▸ **The problem**: Omit every picture. Return all other data as it stands.

------------------------------------------------

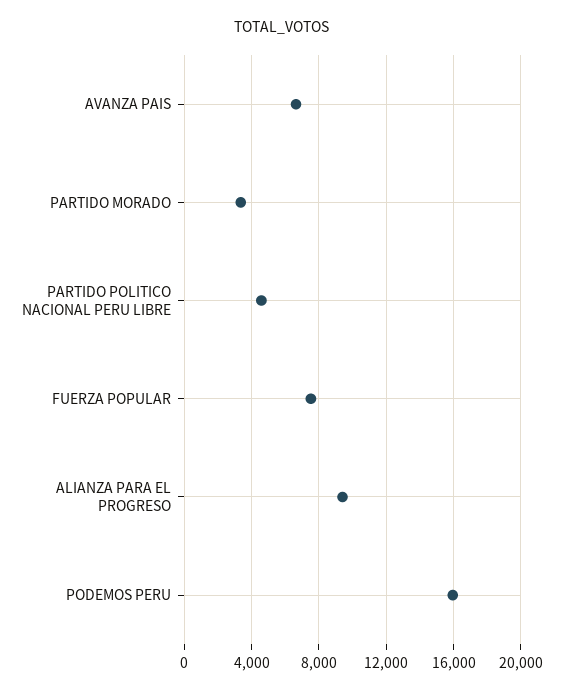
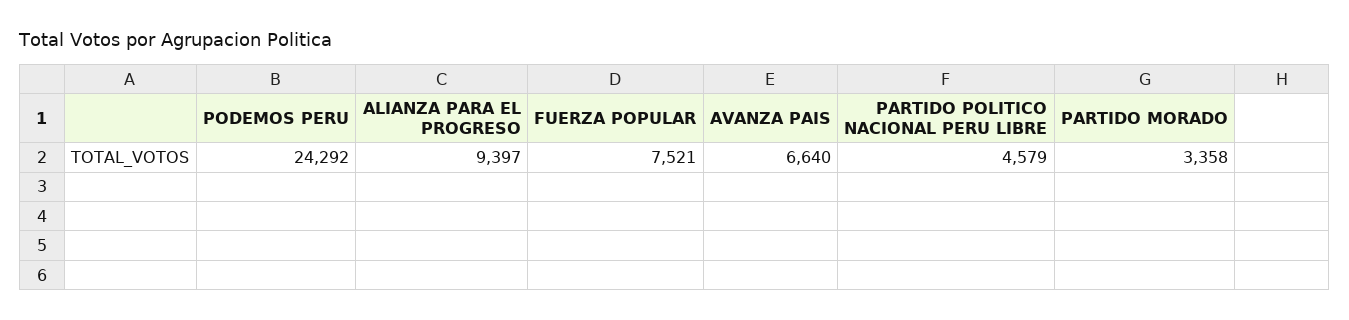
  {
    "AVANZA PAIS": 6640,
    "PARTIDO MORADO": 3358,
    "PARTIDO POLITICO NACIONAL PERU LIBRE": 4579,
    "FUERZA POPULAR": 7521,
    "ALIANZA PARA EL PROGRESO": 9397,
-   "PODEMOS PERU": 16000
+   "PODEMOS PERU": 24292
  }

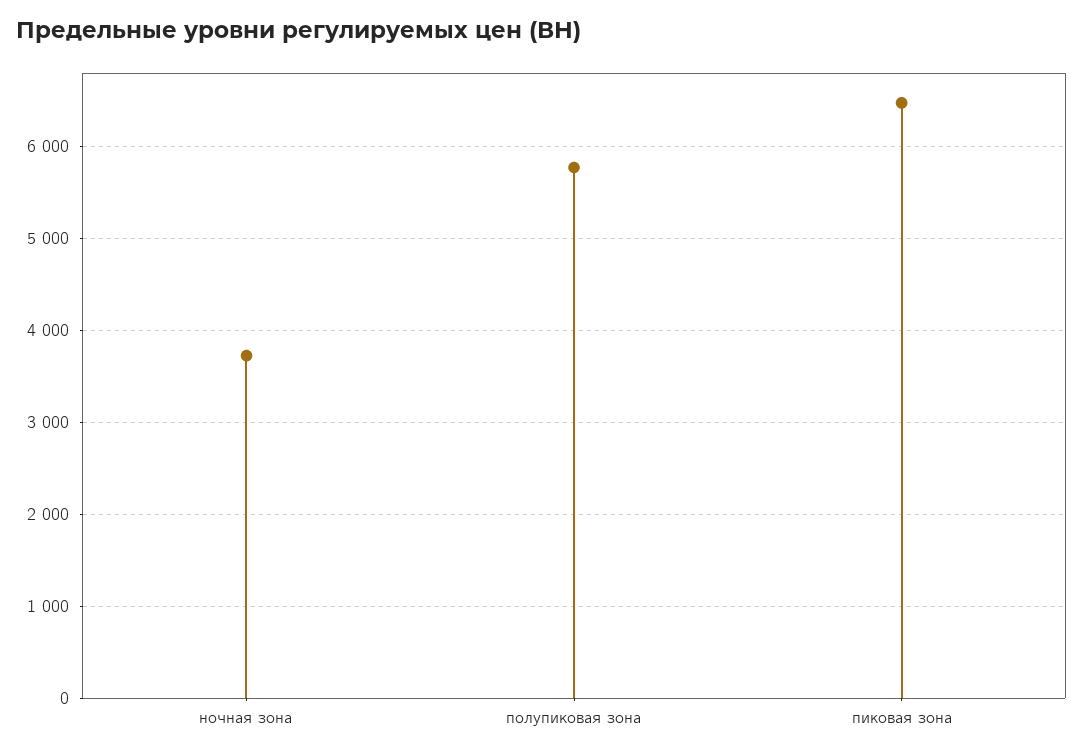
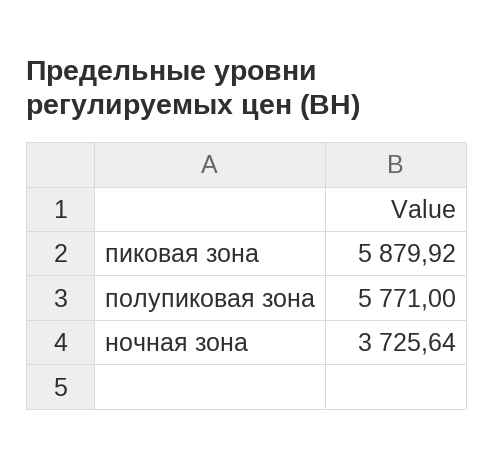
  {
    "ночная зона": 3725.64,
    "полупиковая зона": 5771,
-   "пиковая зона": 6500
+   "пиковая зона": 5879.92
  }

------------------------------------------------

▸ **Your response**:
  {
    "AVANZA PAIS": 6640,
    "PARTIDO MORADO": 3358,
    "PARTIDO POLITICO NACIONAL PERU LIBRE": 4579,
    "FUERZA POPULAR": 7521,
    "ALIANZA PARA EL PROGRESO": 9397,
-   "PODEMOS PERU": 16000
+   "PODEMOS PERU": 24292
  }

  {
    "ночная зона": 3725.64,
    "полупиковая зона": 5771,
-   "пиковая зона": 6500
+   "пиковая зона": 5879.92
  }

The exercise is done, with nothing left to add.